Her mother escorted them out the front door, down a path across a perfectly manicured lawn, and into the limo. The ride was quiet. Peaceful, even, if not for the butterflies in her stomach.
Alexandra stared at the passing scenery until they arrived. The familiar white Russian Orthodox church with its gold onion domes glistened in bright sunlight as they pulled up. Alexandra straightened and fussed with her gown until it was back to perfection, and then leaned delicately out of the limo and climbed to her feet.
Her heels clicked against the pavement, then the polished wooden floor as she entered the church.

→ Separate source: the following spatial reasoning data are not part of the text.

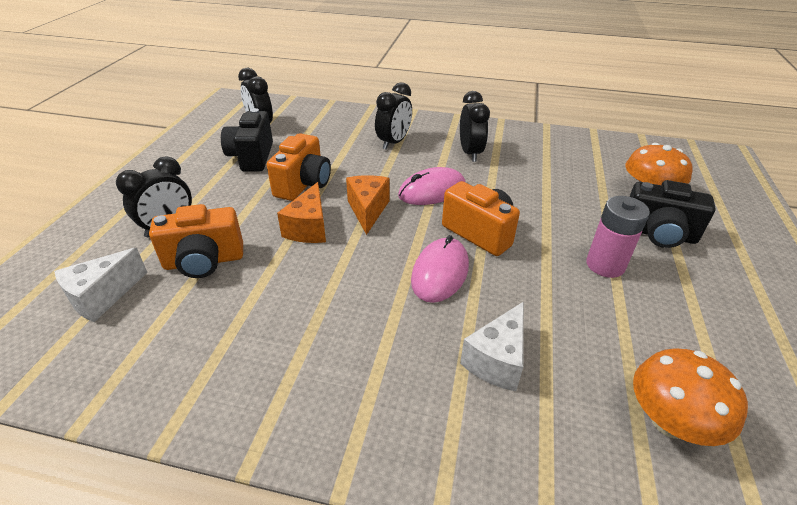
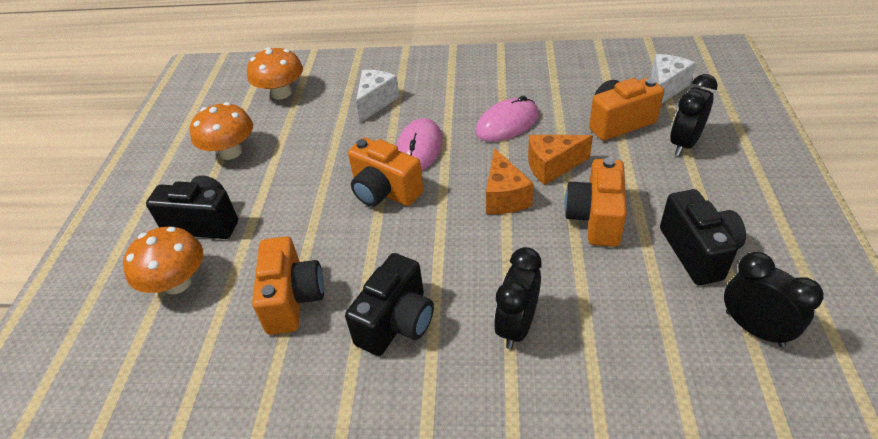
camera: 175 degrees right, 5 degrees up
orange cheese [277,182,326,243] -> orange cheese turned 105 degrees counterclockwise [528,135,593,185]
pink mouse [398,167,465,205] -> pink mouse moved to [475,95,539,142]
black clock [460,91,490,162] -> black camera [345,253,434,356]
pink battery [586,196,650,278] -> none
none -> orange mushroom [190,102,253,160]
none -> orange camera [252,237,324,335]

A low murmur of conversation met her ears, and she followed the sound toward the chapel as her mother stopped to chat with friends.
Just inside the gorgeous doorway of the chapel, Alexandra stopped and her eyes scanned the crowd, then the altar, for her groom.
But Boris was nowhere to be seen.
She had never met him, not personally, but a single photo she had managed to peek at had given her an idea of what he looked like. It was cemented in her mind, and she knew she would have noticed him here if he were present.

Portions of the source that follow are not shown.